▸ Problem statement: Look through the listing below and say how many lines contain the word "正确的认知和觉悟". Nothing else belongs in the reply.

..........

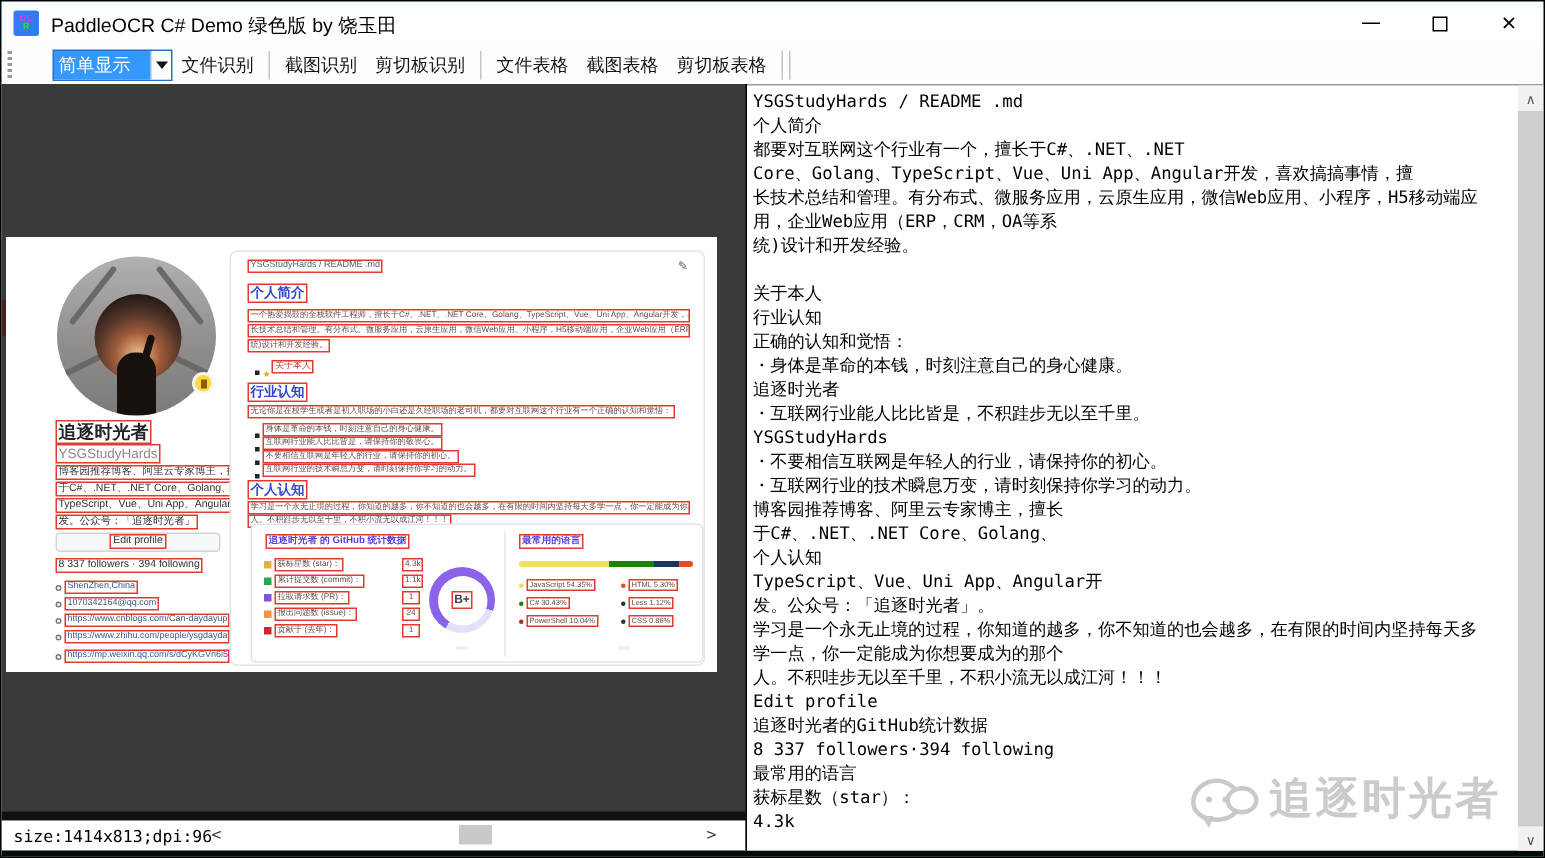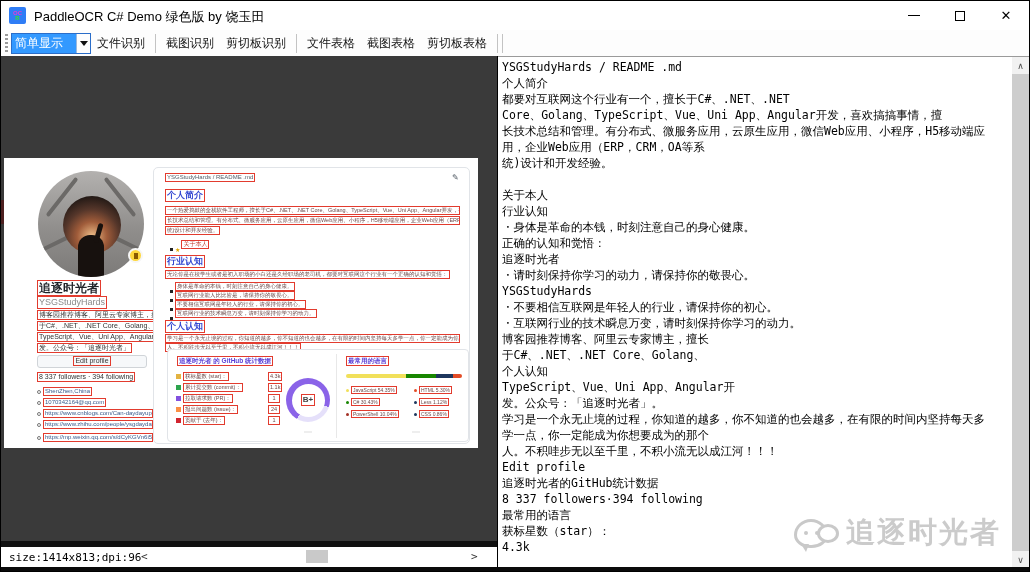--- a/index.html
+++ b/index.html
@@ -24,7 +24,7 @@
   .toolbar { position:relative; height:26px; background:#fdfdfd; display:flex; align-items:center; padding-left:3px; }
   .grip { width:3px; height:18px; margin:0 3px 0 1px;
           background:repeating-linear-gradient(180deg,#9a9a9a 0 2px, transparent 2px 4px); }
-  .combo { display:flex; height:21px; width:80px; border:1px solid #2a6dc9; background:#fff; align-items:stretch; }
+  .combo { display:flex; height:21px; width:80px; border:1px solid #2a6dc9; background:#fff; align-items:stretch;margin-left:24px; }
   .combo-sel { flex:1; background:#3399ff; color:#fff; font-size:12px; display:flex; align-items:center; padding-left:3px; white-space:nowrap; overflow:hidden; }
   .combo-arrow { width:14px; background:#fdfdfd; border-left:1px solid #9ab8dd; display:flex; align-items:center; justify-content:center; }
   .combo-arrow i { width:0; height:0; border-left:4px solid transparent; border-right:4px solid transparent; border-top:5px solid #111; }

..........

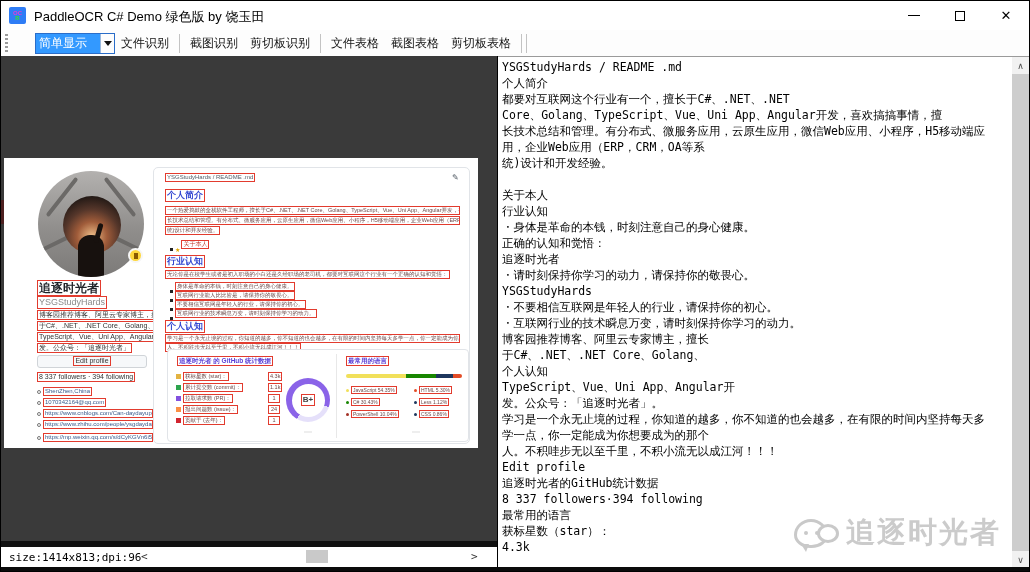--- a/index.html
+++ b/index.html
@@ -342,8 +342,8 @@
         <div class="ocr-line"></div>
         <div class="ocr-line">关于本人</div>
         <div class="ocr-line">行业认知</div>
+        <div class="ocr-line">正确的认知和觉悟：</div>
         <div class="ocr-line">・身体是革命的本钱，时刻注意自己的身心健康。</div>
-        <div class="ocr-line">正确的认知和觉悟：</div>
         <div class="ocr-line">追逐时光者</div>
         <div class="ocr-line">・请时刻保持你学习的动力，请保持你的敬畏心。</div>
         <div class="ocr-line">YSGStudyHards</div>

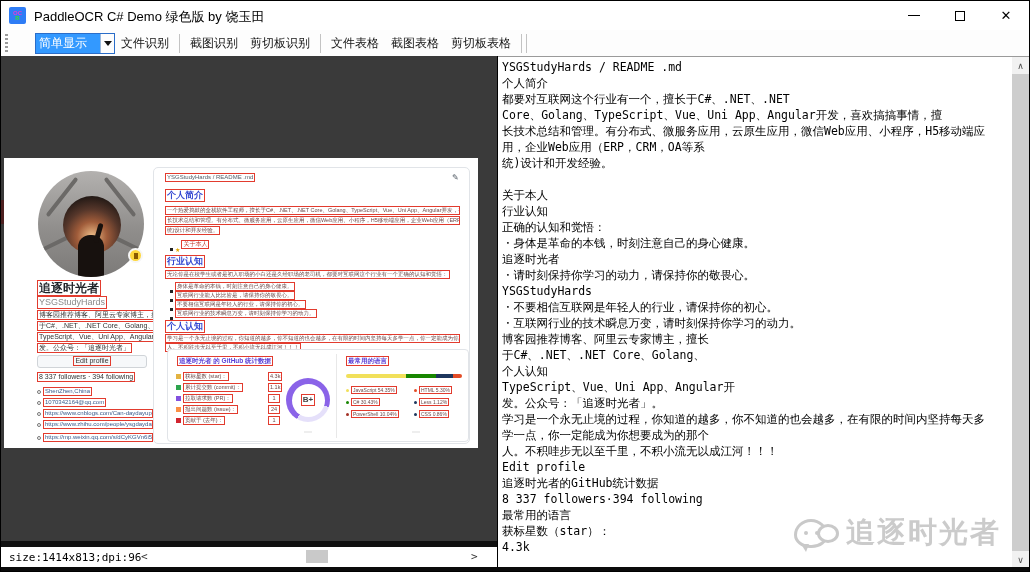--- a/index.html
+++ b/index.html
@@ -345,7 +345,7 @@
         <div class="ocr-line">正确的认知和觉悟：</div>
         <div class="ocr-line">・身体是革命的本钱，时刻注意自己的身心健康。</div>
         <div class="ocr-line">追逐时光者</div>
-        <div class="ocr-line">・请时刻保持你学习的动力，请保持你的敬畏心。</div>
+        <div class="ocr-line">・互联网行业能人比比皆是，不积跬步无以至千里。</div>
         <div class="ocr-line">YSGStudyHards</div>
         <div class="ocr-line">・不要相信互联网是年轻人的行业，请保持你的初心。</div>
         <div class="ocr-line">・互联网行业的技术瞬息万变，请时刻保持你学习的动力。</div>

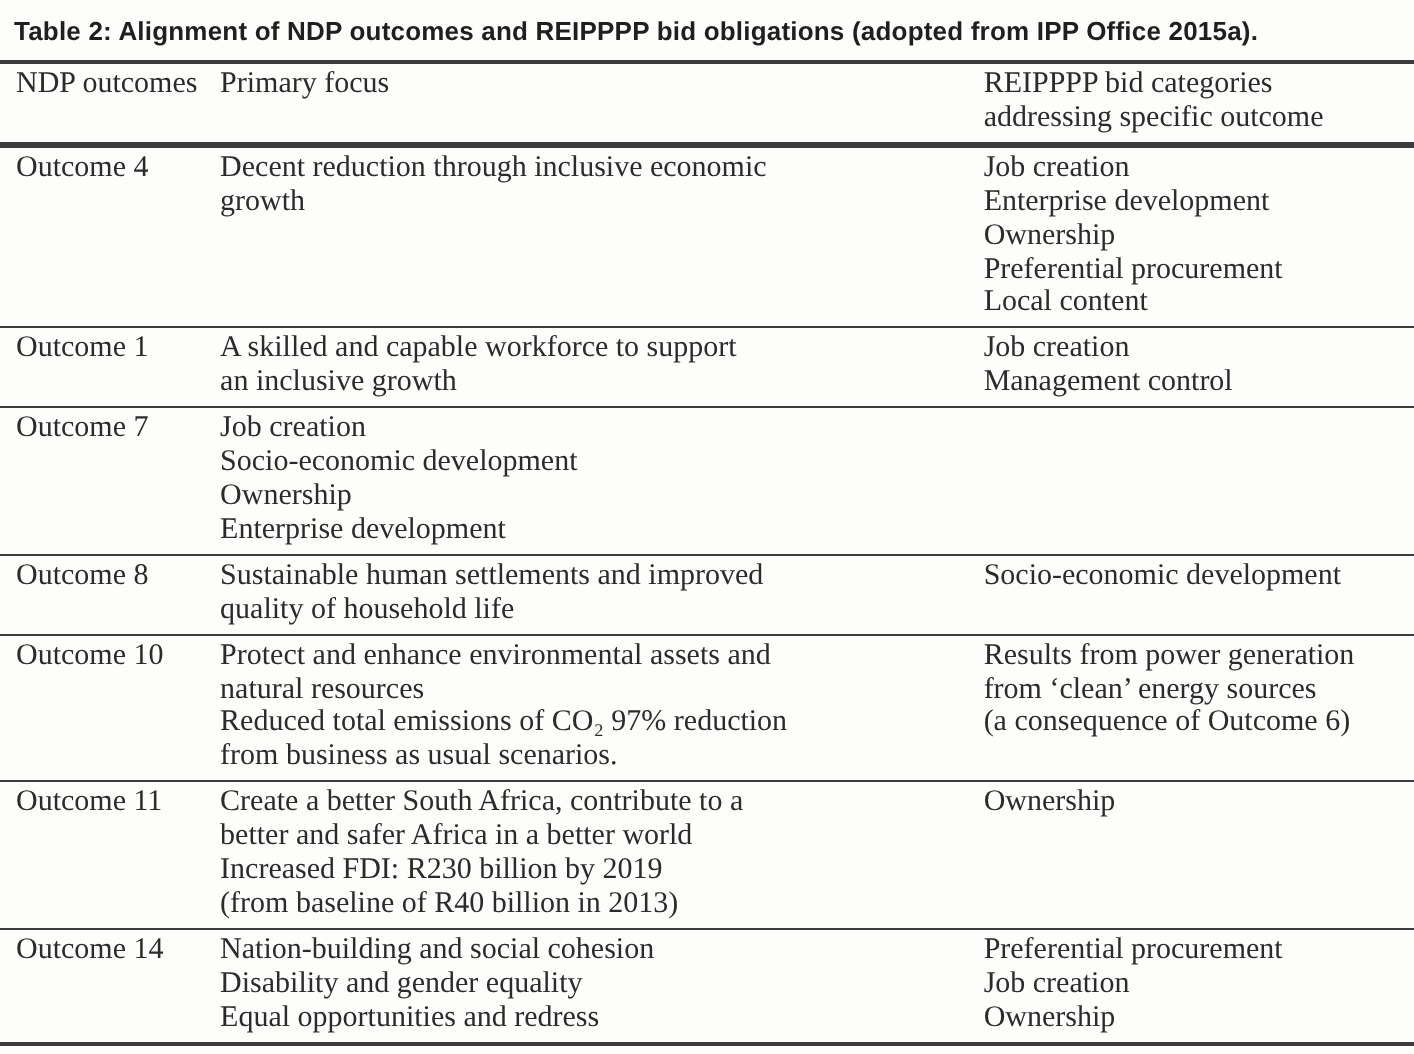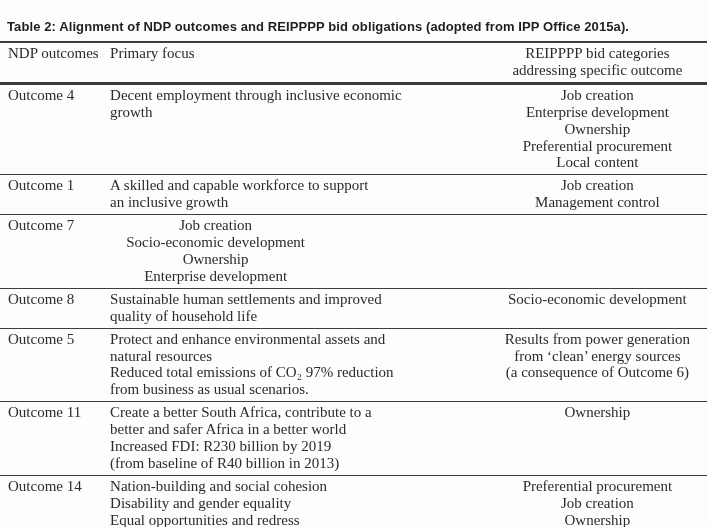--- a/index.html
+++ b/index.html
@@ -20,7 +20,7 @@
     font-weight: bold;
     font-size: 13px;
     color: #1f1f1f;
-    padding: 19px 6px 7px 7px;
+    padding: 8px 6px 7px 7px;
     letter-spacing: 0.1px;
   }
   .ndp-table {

..........

▸ Answer space: 3